AZIONE RICHIESTA 1 -
Secondo il racconto di viaggio riportato più avanti, di quali colori sono riverniciati gli apicar Piaggio che fungono da taxi?
AZIONE RICHIESTA 2 -
Riprenda il racconto di viaggio riportato più avanti e lo prosegua a partire dall'ultima frase.
=== TESTO DELLA PAGINA ===
Solo per caso ci siamo infilati nella zona degli studios cinematografici. Cercavamo un’esposizione dello scultore Anish Kapoor ,abbiamo trovato una strada di circa 50 km intasata di automobili,di apicar Piaggio riverniciati rigorosamente di verde e di giallo in funzione di taxi,di vecchie motorette instabili con famiglie intere a fare zig zag tra l colonne d’auto e di autobus. Ponti moderni sulla baia si alternano a strade sinuose che si inerpicano sulla collina a saliscendi, piene di negozi di moda dal lusso sfrenato. Ogni due,tre porte insegne giganti indicano l’ambulatorio migliore per il trattamento di schiarimento della pelle.

L’isola di elefanta

Ci si va in battello. Il nostro e’ una vecchia imbarcazione di legno dove prendiamo posto con una miriade di turisti locali.. Coppie giovani con bambini vociantiI padri si mostrano molto affettuosi e attenti. Il colore del mare e’ impressionante: fango sporco. Ma la citta’ vista dal mare offre una visione da sogno. Piacerebbe a Diego questo via vai incessante di grandi navi da trasporto, motoscafi veloci,cargo,petroliere. In un’ora siamo arrivati.Le acque intorno all’approdo sono quanto di piu’ sporco,inquinato e puzzolente si possa immaginare. Nessuno ci fa caso.Tutti sono presi dall’ansia di andare in questo luogo antico di pellegrinaggio. Il caratttere del luogo si annuncia da subito con la presenza di bancarelle che offrono oggetti per il culto: statuine, candele, ghirlande floreali dai colori sgargianti. E’ tutta una frenesia di acquisti e di vendite. Ancora non sappiamo ignari che ci aspetta una salita che mette a dura prova I garretti e il cuore. Il sentiero fino al tempio di Shiva e’ letteralmente costeggiato da banchetti addobbati dove si vende di tutto: cibo, bevande, fiori, idoli, giocattoli, sciarpe, incenso in un caleidoscopio di colori. Donne anziane sovrappeso ansimano,uomini di una certa eta’ si asciugano la fronte. Caldo e umido il clima con una luce abbagliante che riveste tutto d’oro. Quello che piu’ attira la mia attenzione non e’ solo il grande linga di pietra attorno a cui I devoti fanno innumerevoli giri in segno di venerazione. Non e’ neanche la grande statua della divinita’ dai tre volti che col suo sguardo interrogativo e misterioso, sembra davvero trascendere la condizione dei comuni mortali. E’ invece questo fiume di gente allegra che si assiepa intorno ai monumenti, si prende una pausa per fare merenda nello spazio verde e ombreggiato, antistante al tempio. Scimmiette si presentano in cerca di cibo,prive di riserbo.Un tripudio di vita per ogni dove. E Guido che ripete, ridendo, la domanda ‘Ma quanti sono?’’

La grande stazione

Sono io che insisto per andare a visitare questa incredibile costruzione lasciata dagli inglesi. Il colore della pietra e’ quello del cotto e quando la magnifica facciata e’ baciata dal sole che si avvia al tramonto il riverbero rosa dorato ha l’aria del sogno. Dentro la stazione oltre ai cartelli in lingua hindi per noi incomprensibili ,ci sono scritte in inglese. Possiamo cosi’ avviarci verso la spianata dei binari che portano per ogni dove. Le carrozze sembrano quelle vecchie lasciate dagli antichi colonizzatori ma anche qui e’ incessante il movimento di chi arriva e di chi parte.Tutti con grandi pacchi e borsoni e sporte che a giudicare dall’espressione di chi li porta sono assai pesanti. Tutto intorno alla stazione varia umanita’.Clochard diremmo noi,ma useremmo un’espressione impropria.Ognuno si costruisce sulla testa un qualche riparo di fortuna che funge da casa. Molti i disabili che chiedono la carita’ e che esibiscono il loro corpo offeso da qualche storpiatura. Ma dovunque intorno si vende e si compra a buon mercato.
=== VOCI FORNITE ===
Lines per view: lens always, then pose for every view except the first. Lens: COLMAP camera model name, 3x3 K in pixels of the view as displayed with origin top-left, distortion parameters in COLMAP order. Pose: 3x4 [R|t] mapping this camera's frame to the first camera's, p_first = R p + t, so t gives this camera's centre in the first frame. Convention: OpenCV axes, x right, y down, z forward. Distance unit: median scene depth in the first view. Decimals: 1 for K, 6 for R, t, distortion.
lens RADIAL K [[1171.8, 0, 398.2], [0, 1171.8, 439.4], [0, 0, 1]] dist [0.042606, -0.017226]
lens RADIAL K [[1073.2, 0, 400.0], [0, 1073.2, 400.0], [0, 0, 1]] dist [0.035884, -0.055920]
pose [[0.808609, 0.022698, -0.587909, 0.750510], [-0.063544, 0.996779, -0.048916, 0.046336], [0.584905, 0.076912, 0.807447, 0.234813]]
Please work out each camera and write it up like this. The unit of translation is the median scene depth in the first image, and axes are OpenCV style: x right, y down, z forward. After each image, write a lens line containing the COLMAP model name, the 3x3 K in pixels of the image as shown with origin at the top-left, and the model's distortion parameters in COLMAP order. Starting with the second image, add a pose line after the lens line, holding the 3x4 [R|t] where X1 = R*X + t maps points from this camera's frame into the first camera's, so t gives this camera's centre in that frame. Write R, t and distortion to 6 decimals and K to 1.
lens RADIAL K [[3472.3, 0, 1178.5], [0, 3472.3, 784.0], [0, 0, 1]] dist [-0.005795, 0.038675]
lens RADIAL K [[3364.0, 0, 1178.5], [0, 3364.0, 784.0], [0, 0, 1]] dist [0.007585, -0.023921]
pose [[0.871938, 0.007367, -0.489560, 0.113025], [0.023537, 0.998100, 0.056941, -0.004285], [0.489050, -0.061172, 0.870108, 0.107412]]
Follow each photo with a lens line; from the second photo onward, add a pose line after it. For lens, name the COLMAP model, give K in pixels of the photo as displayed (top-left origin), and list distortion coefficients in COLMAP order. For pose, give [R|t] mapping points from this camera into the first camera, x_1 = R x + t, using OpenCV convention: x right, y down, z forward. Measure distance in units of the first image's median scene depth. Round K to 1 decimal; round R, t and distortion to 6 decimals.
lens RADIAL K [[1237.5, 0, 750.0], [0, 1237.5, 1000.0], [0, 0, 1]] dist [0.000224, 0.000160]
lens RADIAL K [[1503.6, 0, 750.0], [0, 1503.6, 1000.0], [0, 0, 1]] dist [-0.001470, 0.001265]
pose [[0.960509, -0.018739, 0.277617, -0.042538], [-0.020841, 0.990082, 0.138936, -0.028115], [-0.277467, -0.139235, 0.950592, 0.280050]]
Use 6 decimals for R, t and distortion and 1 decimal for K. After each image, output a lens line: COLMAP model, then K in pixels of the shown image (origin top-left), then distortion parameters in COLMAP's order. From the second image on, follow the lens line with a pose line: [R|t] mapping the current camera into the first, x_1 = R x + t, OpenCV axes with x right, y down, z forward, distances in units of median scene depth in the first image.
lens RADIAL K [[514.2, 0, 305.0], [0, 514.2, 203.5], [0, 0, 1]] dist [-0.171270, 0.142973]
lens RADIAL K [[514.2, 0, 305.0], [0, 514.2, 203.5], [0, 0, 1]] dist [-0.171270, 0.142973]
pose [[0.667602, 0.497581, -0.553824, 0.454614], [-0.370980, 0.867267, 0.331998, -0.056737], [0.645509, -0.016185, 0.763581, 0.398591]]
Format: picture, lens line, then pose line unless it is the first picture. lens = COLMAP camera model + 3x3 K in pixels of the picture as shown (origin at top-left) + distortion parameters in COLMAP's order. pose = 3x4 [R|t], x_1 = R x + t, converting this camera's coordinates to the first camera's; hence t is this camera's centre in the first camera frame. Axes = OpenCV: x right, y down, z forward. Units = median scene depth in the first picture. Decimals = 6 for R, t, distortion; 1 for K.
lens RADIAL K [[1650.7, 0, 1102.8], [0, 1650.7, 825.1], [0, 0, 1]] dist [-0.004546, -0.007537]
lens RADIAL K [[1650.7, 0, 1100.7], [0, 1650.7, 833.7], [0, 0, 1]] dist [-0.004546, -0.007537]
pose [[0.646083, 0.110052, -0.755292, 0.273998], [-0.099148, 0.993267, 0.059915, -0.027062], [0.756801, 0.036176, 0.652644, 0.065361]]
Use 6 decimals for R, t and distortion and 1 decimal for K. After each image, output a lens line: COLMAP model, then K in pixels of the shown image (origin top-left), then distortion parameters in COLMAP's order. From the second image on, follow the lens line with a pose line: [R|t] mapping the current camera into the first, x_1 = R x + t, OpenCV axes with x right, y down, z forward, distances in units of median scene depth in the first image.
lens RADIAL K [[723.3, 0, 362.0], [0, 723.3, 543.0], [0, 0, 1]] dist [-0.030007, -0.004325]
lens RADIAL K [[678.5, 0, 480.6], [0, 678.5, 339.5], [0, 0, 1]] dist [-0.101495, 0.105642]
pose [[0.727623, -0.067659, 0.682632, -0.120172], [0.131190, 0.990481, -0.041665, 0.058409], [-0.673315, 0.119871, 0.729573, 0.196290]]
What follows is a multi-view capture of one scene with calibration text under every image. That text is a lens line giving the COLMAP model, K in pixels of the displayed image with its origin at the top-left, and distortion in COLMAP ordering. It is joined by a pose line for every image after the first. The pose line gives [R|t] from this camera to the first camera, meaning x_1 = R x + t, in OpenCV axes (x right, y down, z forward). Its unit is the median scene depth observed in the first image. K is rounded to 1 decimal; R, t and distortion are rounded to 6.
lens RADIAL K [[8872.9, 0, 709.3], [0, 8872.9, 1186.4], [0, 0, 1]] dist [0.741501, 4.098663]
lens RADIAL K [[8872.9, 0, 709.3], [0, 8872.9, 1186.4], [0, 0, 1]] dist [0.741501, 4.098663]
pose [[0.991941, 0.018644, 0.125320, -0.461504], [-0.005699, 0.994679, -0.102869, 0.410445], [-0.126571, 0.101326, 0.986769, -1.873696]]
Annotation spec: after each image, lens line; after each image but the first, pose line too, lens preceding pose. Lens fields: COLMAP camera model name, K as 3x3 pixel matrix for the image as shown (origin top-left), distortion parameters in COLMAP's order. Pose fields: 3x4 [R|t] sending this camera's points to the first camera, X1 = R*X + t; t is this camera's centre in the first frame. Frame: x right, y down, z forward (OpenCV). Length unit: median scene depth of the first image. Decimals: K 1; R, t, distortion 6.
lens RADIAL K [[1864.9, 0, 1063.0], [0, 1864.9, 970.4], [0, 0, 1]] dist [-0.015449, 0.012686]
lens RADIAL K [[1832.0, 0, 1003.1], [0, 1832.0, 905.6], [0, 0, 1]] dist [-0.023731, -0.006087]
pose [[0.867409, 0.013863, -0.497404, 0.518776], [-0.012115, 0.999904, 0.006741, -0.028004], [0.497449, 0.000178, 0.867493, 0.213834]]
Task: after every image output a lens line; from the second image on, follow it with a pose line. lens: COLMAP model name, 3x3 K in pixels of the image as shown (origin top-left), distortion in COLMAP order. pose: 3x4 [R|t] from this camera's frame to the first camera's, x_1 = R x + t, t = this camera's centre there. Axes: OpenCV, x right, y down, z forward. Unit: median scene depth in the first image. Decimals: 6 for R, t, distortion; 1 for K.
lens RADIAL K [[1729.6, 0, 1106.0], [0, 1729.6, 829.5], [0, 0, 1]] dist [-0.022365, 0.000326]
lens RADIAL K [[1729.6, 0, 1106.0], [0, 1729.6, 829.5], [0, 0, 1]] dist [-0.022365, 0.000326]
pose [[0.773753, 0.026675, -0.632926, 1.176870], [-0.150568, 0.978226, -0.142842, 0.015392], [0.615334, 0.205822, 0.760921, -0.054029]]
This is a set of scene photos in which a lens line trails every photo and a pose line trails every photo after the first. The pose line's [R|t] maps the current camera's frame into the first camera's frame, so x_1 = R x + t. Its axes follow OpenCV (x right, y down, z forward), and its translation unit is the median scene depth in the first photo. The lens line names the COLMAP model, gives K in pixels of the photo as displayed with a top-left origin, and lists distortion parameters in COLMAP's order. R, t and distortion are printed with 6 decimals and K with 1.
===
RISULTATO ESERCIZIO 1 -
Di verde e di giallo.

RISULTATO ESERCIZIO 2 -
“I gioielli della corona”

Le donne indiane sembrano avere una passione incoercibile per la gioielleria. Gioielli di grandezza quasi imbarazzante,tempestati di diamanti di ogni colore, parure che abbiamo visto solo nei musei, vengono mostrati al pubblico in una grande esposizione che si tiene per tre giorni in un piano dell’hotel. Ci chiediamo chi possa avere il denaro per acquistarli. Occorre una vera fortuna,date le dimensioni e la qualita’ delle pietre. Ci siamo sbagliati ancora una volta.Altroche’ se ci sono i compratori. Mamme con figlie da marito provano e riprovano l’effetto che fa avere addosso una miniera d’oro e diamanti!!